Every single entry that follows must be copied exactly.

*** Task input ***

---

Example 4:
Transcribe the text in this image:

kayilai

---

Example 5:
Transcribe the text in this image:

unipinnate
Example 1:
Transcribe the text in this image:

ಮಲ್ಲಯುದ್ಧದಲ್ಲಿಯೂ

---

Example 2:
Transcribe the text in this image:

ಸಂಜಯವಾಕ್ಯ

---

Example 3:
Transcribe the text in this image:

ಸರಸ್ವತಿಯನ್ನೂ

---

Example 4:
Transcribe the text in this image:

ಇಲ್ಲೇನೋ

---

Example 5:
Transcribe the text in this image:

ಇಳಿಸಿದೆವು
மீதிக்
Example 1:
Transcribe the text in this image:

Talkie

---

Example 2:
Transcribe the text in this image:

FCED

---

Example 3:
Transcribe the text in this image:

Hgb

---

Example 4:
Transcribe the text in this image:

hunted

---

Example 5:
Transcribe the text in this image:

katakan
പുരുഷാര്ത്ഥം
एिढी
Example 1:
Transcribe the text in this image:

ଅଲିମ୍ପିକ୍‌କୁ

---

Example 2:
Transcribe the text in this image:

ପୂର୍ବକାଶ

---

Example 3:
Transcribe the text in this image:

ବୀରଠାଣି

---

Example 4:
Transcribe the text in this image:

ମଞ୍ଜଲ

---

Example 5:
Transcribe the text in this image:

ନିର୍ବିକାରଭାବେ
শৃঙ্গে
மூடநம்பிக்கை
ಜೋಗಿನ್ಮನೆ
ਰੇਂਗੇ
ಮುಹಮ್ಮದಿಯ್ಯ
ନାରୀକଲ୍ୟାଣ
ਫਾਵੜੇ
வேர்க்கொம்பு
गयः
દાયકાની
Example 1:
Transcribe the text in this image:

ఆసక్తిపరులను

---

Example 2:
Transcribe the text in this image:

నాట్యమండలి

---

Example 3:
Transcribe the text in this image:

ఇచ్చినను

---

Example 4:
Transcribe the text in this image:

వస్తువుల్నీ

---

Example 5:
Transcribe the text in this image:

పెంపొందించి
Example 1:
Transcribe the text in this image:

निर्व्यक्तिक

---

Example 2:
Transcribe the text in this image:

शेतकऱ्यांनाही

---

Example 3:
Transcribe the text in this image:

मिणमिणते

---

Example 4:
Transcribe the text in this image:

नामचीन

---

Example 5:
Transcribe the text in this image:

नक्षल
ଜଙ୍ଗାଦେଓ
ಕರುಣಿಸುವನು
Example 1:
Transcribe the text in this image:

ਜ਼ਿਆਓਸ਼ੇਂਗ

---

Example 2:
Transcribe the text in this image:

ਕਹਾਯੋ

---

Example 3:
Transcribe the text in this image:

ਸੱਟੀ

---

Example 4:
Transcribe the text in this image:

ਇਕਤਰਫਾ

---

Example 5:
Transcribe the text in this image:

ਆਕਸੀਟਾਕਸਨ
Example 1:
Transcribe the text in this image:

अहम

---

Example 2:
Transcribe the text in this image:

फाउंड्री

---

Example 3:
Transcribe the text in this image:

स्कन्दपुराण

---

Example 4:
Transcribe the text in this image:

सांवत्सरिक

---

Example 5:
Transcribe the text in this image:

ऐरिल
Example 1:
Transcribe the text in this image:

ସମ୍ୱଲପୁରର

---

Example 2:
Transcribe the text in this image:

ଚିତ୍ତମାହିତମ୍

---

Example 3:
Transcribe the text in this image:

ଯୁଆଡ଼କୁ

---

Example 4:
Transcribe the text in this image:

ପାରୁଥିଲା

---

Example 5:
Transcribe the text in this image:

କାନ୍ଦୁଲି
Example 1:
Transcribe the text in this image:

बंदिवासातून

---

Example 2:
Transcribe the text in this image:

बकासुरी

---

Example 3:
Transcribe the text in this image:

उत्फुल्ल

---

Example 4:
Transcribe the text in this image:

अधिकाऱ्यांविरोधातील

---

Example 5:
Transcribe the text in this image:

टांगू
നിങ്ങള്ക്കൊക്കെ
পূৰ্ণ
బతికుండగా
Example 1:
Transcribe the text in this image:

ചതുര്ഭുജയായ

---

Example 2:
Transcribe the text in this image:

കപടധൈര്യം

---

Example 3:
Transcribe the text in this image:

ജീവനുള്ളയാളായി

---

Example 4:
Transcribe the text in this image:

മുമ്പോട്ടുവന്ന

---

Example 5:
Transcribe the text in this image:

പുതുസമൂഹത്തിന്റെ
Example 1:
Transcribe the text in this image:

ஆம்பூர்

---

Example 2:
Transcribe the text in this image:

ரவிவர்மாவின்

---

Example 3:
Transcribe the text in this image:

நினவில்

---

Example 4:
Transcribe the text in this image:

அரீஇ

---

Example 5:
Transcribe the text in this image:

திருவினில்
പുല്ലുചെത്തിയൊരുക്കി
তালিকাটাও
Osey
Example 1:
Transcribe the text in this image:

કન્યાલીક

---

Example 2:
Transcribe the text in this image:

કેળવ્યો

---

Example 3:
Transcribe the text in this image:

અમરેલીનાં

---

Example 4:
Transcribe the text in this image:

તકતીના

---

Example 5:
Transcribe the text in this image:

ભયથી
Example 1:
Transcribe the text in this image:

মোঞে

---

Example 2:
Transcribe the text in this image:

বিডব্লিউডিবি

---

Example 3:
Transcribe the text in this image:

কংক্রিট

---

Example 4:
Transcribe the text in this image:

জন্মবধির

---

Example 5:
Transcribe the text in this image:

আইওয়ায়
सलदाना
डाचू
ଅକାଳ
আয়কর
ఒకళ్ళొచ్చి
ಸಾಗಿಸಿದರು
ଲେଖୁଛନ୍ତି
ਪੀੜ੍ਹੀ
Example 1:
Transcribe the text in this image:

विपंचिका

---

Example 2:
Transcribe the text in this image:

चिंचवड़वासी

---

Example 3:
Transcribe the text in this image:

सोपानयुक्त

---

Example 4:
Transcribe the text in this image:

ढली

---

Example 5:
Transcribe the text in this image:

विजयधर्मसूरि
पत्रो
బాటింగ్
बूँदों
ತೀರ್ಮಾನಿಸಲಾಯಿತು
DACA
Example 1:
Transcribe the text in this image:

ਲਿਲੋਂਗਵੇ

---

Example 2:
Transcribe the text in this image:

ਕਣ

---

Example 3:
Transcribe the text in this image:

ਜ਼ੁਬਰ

*** End of Task input ***

(Written answer):
---

Example 4:
Transcribe the text in this image:

kayilai

---

Example 5:
Transcribe the text in this image:

unipinnate
Example 1:
Transcribe the text in this image:

ಮಲ್ಲಯುದ್ಧದಲ್ಲಿಯೂ

---

Example 2:
Transcribe the text in this image:

ಸಂಜಯವಾಕ್ಯ

---

Example 3:
Transcribe the text in this image:

ಸರಸ್ವತಿಯನ್ನೂ

---

Example 4:
Transcribe the text in this image:

ಇಲ್ಲೇನೋ

---

Example 5:
Transcribe the text in this image:

ಇಳಿಸಿದೆವು
மீதிக்
Example 1:
Transcribe the text in this image:

Talkie

---

Example 2:
Transcribe the text in this image:

FCED

---

Example 3:
Transcribe the text in this image:

Hgb

---

Example 4:
Transcribe the text in this image:

hunted

---

Example 5:
Transcribe the text in this image:

katakan
പുരുഷാര്ത്ഥം
एिढी
Example 1:
Transcribe the text in this image:

ଅଲିମ୍ପିକ୍‌କୁ

---

Example 2:
Transcribe the text in this image:

ପୂର୍ବକାଶ

---

Example 3:
Transcribe the text in this image:

ବୀରଠାଣି

---

Example 4:
Transcribe the text in this image:

ମଞ୍ଜଲ

---

Example 5:
Transcribe the text in this image:

ନିର୍ବିକାରଭାବେ
শৃঙ্গে
மூடநம்பிக்கை
ಜೋಗಿನ್ಮನೆ
ਰੇਂਗੇ
ಮುಹಮ್ಮದಿಯ್ಯ
ନାରୀକଲ୍ୟାଣ
ਫਾਵੜੇ
வேர்க்கொம்பு
गयः
દાયકાની
Example 1:
Transcribe the text in this image:

ఆసక్తిపరులను

---

Example 2:
Transcribe the text in this image:

నాట్యమండలి

---

Example 3:
Transcribe the text in this image:

ఇచ్చినను

---

Example 4:
Transcribe the text in this image:

వస్తువుల్నీ

---

Example 5:
Transcribe the text in this image:

పెంపొందించి
Example 1:
Transcribe the text in this image:

निर्व्यक्तिक

---

Example 2:
Transcribe the text in this image:

शेतकऱ्यांनाही

---

Example 3:
Transcribe the text in this image:

मिणमिणते

---

Example 4:
Transcribe the text in this image:

नामचीन

---

Example 5:
Transcribe the text in this image:

नक्षल
ଜଙ୍ଗାଦେଓ
ಕರುಣಿಸುವನು
Example 1:
Transcribe the text in this image:

ਜ਼ਿਆਓਸ਼ੇਂਗ

---

Example 2:
Transcribe the text in this image:

ਕਹਾਯੋ

---

Example 3:
Transcribe the text in this image:

ਸੱਟੀ

---

Example 4:
Transcribe the text in this image:

ਇਕਤਰਫਾ

---

Example 5:
Transcribe the text in this image:

ਆਕਸੀਟਾਕਸਨ
Example 1:
Transcribe the text in this image:

अहम

---

Example 2:
Transcribe the text in this image:

फाउंड्री

---

Example 3:
Transcribe the text in this image:

स्कन्दपुराण

---

Example 4:
Transcribe the text in this image:

सांवत्सरिक

---

Example 5:
Transcribe the text in this image:

ऐरिल
Example 1:
Transcribe the text in this image:

ସମ୍ୱଲପୁରର

---

Example 2:
Transcribe the text in this image:

ଚିତ୍ତମାହିତମ୍

---

Example 3:
Transcribe the text in this image:

ଯୁଆଡ଼କୁ

---

Example 4:
Transcribe the text in this image:

ପାରୁଥିଲା

---

Example 5:
Transcribe the text in this image:

କାନ୍ଦୁଲି
Example 1:
Transcribe the text in this image:

बंदिवासातून

---

Example 2:
Transcribe the text in this image:

बकासुरी

---

Example 3:
Transcribe the text in this image:

उत्फुल्ल

---

Example 4:
Transcribe the text in this image:

अधिकाऱ्यांविरोधातील

---

Example 5:
Transcribe the text in this image:

टांगू
നിങ്ങള്ക്കൊക്കെ
পূৰ্ণ
బతికుండగా
Example 1:
Transcribe the text in this image:

ചതുര്ഭുജയായ

---

Example 2:
Transcribe the text in this image:

കപടധൈര്യം

---

Example 3:
Transcribe the text in this image:

ജീവനുള്ളയാളായി

---

Example 4:
Transcribe the text in this image:

മുമ്പോട്ടുവന്ന

---

Example 5:
Transcribe the text in this image:

പുതുസമൂഹത്തിന്റെ
Example 1:
Transcribe the text in this image:

ஆம்பூர்

---

Example 2:
Transcribe the text in this image:

ரவிவர்மாவின்

---

Example 3:
Transcribe the text in this image:

நினவில்

---

Example 4:
Transcribe the text in this image:

அரீஇ

---

Example 5:
Transcribe the text in this image:

திருவினில்
പുല്ലുചെത്തിയൊരുക്കി
তালিকাটাও
Osey
Example 1:
Transcribe the text in this image:

કન્યાલીક

---

Example 2:
Transcribe the text in this image:

કેળવ્યો

---

Example 3:
Transcribe the text in this image:

અમરેલીનાં

---

Example 4:
Transcribe the text in this image:

તકતીના

---

Example 5:
Transcribe the text in this image:

ભયથી
Example 1:
Transcribe the text in this image:

মোঞে

---

Example 2:
Transcribe the text in this image:

বিডব্লিউডিবি

---

Example 3:
Transcribe the text in this image:

কংক্রিট

---

Example 4:
Transcribe the text in this image:

জন্মবধির

---

Example 5:
Transcribe the text in this image:

আইওয়ায়
सलदाना
डाचू
ଅକାଳ
আয়কর
ఒకళ్ళొచ్చి
ಸಾಗಿಸಿದರು
ଲେଖୁଛନ୍ତି
ਪੀੜ੍ਹੀ
Example 1:
Transcribe the text in this image:

विपंचिका

---

Example 2:
Transcribe the text in this image:

चिंचवड़वासी

---

Example 3:
Transcribe the text in this image:

सोपानयुक्त

---

Example 4:
Transcribe the text in this image:

ढली

---

Example 5:
Transcribe the text in this image:

विजयधर्मसूरि
पत्रो
బాటింగ్
बूँदों
ತೀರ್ಮಾನಿಸಲಾಯಿತು
DACA
Example 1:
Transcribe the text in this image:

ਲਿਲੋਂਗਵੇ

---

Example 2:
Transcribe the text in this image:

ਕਣ

---

Example 3:
Transcribe the text in this image:

ਜ਼ੁਬਰ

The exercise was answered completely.